Raúl Molina

Hay señales de que algunos de los “poderosos”, sean nacionales o extranjeros, están interesados en que la guerra encubierta contra sectores marginados de nuestra juventud se haga más abierta y generalizada: una verdadera guerra en la cual las fuerzas armadas sean llamadas a actuar y militaricen nuevamente el país, como se hizo durante el conflicto armado interno. Cuando nos encontramos todavía impactados por la tragedia del Hogar Virgen de la Asunción y buscamos explicación a la creciente ola de violencia criminal, ha surgido violencia en un correccional de menores y se han producido ataques contra agentes de la PNC, causándoles la muerte a varios de ellos. Y todo se da en medio de la pérdida de inmunidad del diputado del FCN-Nación Edgar Ovalle. La ciudadanía ha aprendido que estos fenómenos no son casuales; un articulista sugiere relaciones entre el crimen organizado y las pandillas juveniles. Es posible imaginar esa relación, aunque no en condición de iguales. No se trata de que exista una asociación que justifique la “declaración de guerra” que algunas personas empiezan a sugerir, en forma similar a como el gobierno de El Salvador, equivocadamente, ha enfrentado el problema. Es evidente que en el mar de marginalidad en que forzadamente vive un amplio sector de nuestra juventud, los poderosos, económicos o políticos, encuentran la “mano de obra barata” para ejecutar sus crímenes.
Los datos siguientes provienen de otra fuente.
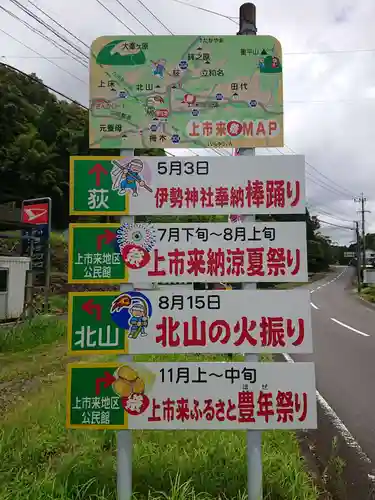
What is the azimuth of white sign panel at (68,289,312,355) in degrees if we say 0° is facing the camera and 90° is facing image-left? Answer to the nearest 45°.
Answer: approximately 0°

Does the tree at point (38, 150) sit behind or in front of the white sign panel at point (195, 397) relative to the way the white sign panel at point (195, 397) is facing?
behind

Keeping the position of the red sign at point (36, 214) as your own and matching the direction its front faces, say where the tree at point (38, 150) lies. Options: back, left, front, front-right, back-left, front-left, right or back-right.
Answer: back

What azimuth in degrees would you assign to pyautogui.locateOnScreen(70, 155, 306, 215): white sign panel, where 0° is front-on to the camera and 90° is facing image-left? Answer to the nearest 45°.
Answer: approximately 0°

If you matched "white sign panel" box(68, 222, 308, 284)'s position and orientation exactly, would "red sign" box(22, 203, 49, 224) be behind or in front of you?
behind
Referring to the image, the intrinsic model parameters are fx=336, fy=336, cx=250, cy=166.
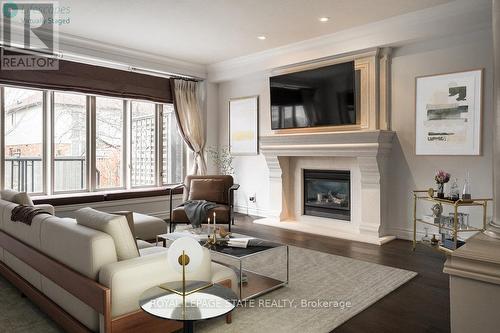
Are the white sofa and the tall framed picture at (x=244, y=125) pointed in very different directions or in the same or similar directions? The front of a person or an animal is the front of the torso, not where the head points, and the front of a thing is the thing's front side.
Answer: very different directions

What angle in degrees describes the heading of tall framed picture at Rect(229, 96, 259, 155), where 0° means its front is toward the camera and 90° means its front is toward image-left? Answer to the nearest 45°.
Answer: approximately 45°

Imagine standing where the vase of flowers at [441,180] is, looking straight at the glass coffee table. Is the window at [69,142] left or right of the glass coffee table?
right

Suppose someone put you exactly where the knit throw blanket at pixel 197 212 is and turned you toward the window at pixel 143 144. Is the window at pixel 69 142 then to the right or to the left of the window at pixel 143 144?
left

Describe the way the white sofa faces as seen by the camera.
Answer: facing away from the viewer and to the right of the viewer

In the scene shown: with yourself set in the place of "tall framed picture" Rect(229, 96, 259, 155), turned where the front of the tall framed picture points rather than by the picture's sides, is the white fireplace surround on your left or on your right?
on your left

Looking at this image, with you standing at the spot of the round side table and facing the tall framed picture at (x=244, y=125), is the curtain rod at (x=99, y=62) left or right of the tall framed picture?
left

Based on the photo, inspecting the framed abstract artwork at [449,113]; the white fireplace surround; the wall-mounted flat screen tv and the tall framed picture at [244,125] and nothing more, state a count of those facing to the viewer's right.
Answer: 0

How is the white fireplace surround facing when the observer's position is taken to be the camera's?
facing the viewer and to the left of the viewer

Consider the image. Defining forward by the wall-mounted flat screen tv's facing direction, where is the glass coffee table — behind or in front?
in front

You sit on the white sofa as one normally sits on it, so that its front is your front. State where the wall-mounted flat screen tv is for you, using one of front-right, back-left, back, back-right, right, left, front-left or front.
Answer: front

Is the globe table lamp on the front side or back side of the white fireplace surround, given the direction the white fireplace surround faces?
on the front side

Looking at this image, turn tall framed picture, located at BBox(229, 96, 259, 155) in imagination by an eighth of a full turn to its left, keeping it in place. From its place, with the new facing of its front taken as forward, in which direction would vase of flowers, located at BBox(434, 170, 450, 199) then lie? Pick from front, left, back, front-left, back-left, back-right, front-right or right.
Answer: front-left

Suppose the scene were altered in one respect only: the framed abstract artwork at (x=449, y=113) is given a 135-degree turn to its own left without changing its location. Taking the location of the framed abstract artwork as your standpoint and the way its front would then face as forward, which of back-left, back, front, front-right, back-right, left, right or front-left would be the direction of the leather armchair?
back

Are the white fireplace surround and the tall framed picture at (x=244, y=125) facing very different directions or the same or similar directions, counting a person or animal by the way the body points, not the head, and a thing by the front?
same or similar directions
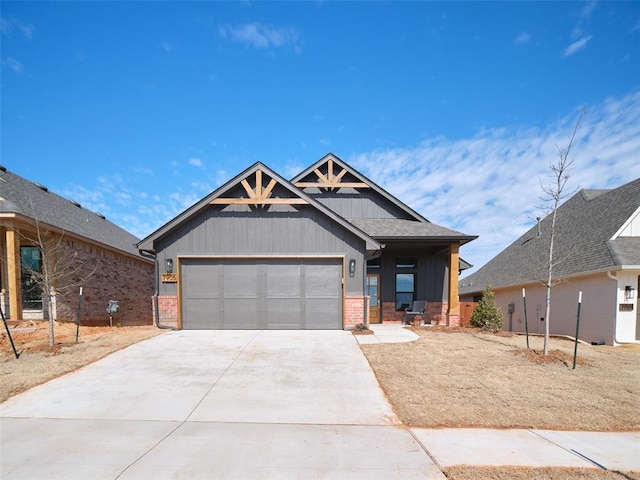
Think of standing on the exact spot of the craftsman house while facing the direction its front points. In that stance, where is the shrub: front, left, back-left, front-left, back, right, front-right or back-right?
left

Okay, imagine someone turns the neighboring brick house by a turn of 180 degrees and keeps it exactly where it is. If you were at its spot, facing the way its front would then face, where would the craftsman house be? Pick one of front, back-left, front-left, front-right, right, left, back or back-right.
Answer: right

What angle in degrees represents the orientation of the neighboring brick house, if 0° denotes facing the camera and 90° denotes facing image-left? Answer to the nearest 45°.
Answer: approximately 45°

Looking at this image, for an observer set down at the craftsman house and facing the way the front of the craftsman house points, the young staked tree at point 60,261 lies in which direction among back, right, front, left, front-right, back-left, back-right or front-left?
right

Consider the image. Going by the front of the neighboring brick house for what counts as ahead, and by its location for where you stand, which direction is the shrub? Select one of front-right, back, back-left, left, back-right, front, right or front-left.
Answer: left

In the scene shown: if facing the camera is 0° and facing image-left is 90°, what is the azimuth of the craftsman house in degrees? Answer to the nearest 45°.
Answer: approximately 0°
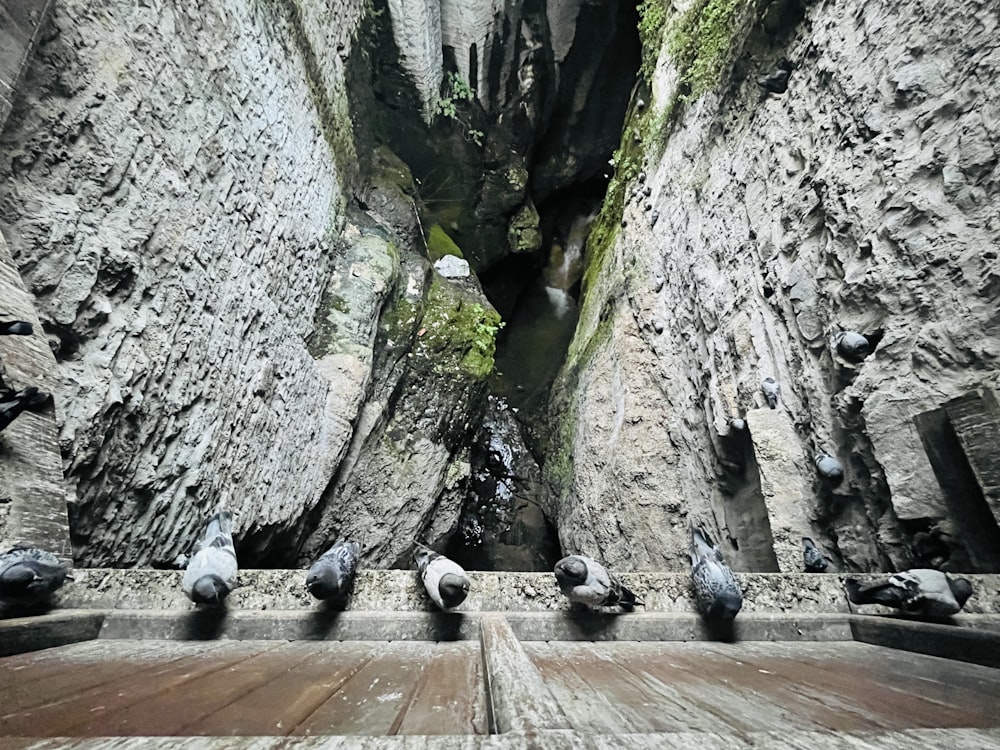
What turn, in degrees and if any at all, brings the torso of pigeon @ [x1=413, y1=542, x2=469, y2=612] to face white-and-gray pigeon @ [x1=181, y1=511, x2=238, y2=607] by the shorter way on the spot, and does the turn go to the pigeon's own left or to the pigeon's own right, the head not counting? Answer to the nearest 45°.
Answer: approximately 135° to the pigeon's own right

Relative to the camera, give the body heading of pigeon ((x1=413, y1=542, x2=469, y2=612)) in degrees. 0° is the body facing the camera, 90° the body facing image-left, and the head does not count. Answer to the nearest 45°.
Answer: approximately 315°

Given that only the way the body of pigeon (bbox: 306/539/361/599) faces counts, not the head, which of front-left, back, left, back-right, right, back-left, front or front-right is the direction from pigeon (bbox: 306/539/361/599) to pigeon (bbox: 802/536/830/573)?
back-left

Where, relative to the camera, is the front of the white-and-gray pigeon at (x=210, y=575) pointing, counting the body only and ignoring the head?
toward the camera

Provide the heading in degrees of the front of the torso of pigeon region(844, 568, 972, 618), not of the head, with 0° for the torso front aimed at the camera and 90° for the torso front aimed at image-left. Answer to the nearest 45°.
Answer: approximately 270°

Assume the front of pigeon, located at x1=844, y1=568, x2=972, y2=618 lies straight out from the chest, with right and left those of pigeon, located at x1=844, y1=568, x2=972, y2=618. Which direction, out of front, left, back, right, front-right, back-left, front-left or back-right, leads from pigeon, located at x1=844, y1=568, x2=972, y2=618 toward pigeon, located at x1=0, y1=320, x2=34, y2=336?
back-left
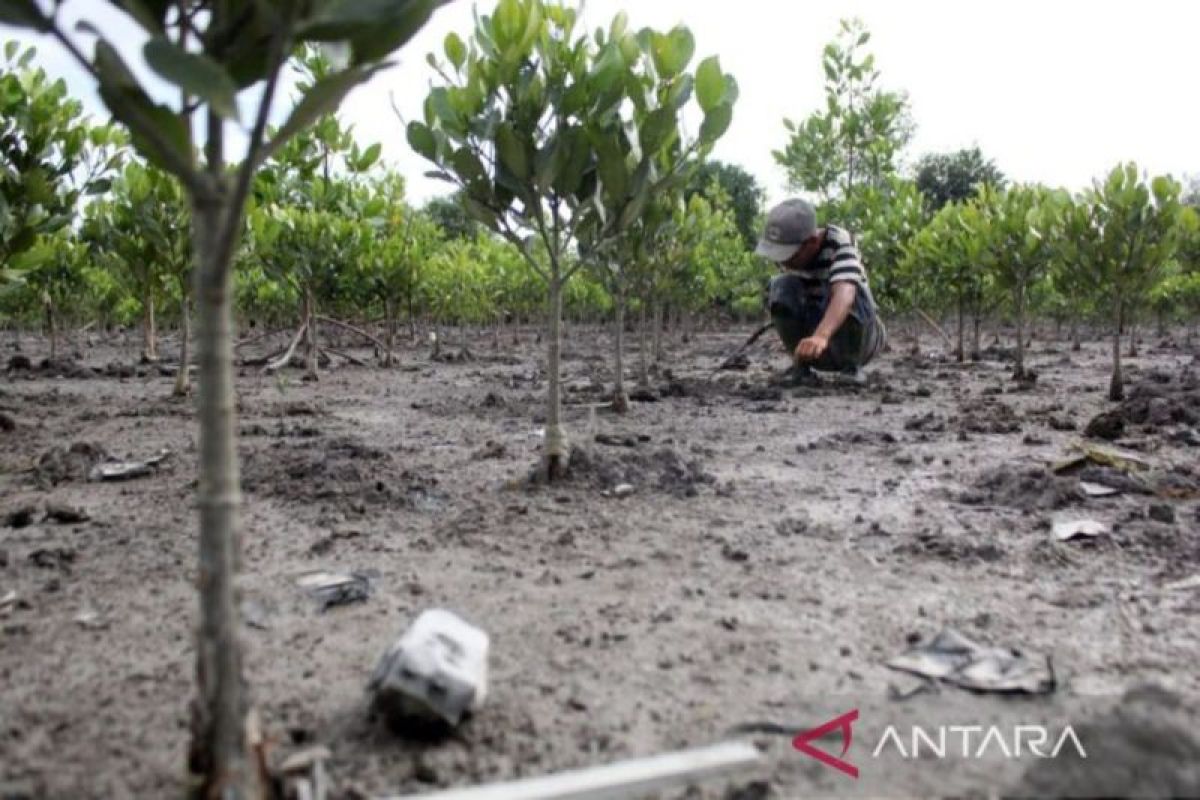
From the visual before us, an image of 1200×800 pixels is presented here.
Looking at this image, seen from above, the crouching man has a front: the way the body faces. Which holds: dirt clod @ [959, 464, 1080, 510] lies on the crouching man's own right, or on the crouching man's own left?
on the crouching man's own left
También es fácil imaginar que algunos jóvenes, cuya apreciación de su expectativa de vida no sobrepasa los 25 años, quieran hacerse de dinero fácil ofrecido por capos de las mafias locales o agentes extranjeros (que han utilizado la práctica de reclutar operativos entre la gente sin futuro). Son personas individuales que aceptan convertirse en instrumentos de intereses inconfesables, aunque con frecuencia en vez de dinero fácil encuentran la muerte pronta, por “saber demasiado”. Resulta impensable que estos jóvenes puedan darse cuenta de que serán luego descartados; pero muchos de ellos terminan siendo parte de las 17 víctimas diarias de la violencia criminal.
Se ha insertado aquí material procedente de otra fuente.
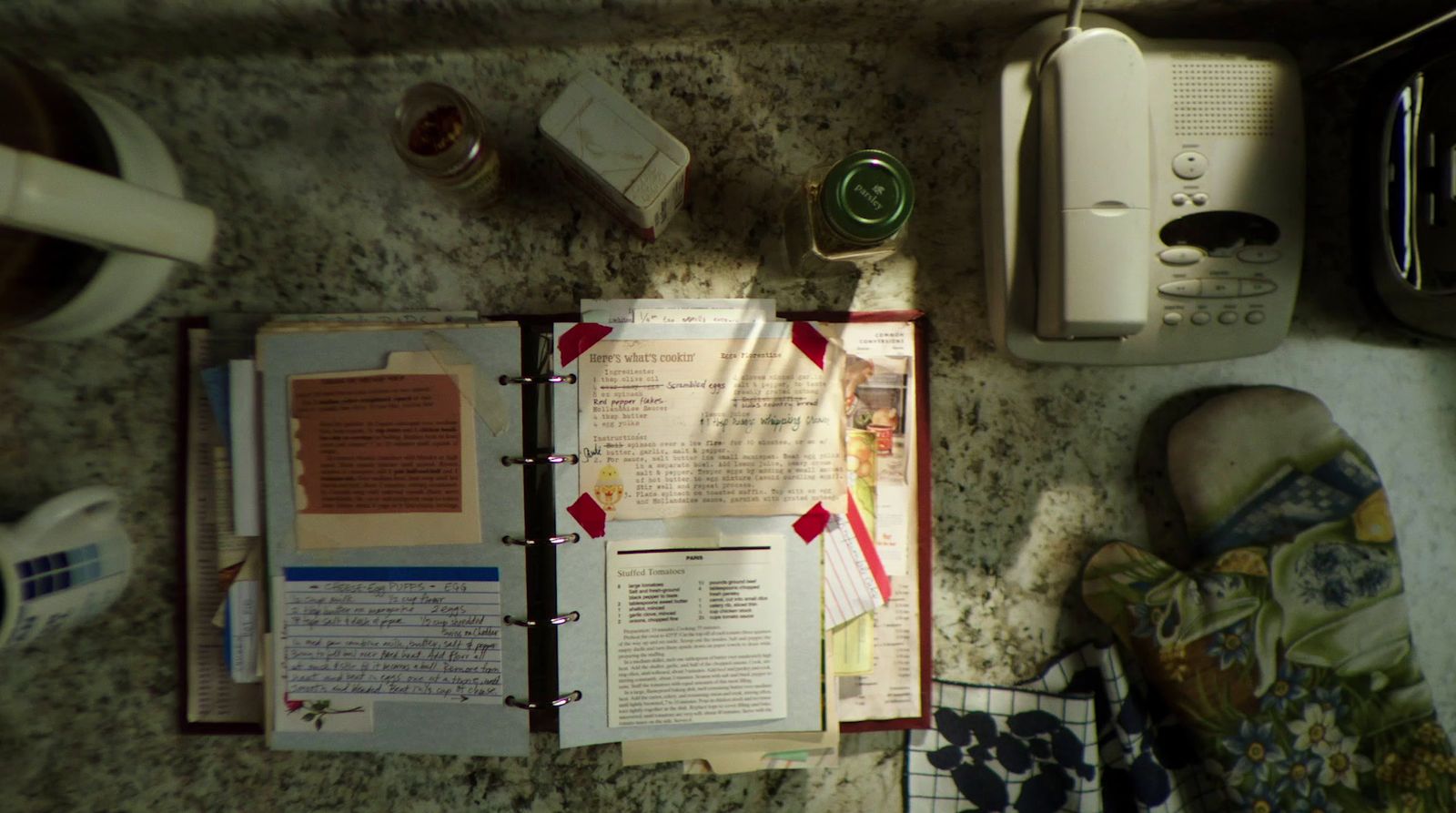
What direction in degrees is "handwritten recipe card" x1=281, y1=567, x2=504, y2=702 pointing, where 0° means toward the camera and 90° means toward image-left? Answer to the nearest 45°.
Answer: approximately 0°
Fomentar la criminalización, real o aparente, que lleve a una nueva “guerra interna”, ahora contra las pandillas juveniles, interesa a quienes nos impusieron la Alianza para la Prosperidad del Triángulo Norte de Centroamérica, cuyo objetivo esencial, según los enviados del Norte, es usar la represión para combatir el narcotráfico, detener la violencia que azota la subregión y parar la inmigración a Estados Unidos. Producir desarrollo aparece en la Alianza como un objetivo secundario, sin mecanismos para lograrlo. La fórmula no es nueva: con dolor leíamos que la aplicación del Plan Mérida, aplicado en México, ha lanzado a ese país en una vorágine de muerte, de la cual no han podido escapar más de 2 mil niños y niñas. Los zares antidrogas y antiinmigrantes de Estados Unidos llaman a estos, niñez perdida “daño colateral” de la guerra interna, al igual que los cientos de jóvenes que están siendo diezmados en El Salvador. Estoy convencido de que el crimen y la violencia se pueden combatir con inteligencia, sin recurrir a convertir a Guatemala en nuevo campo de batallas.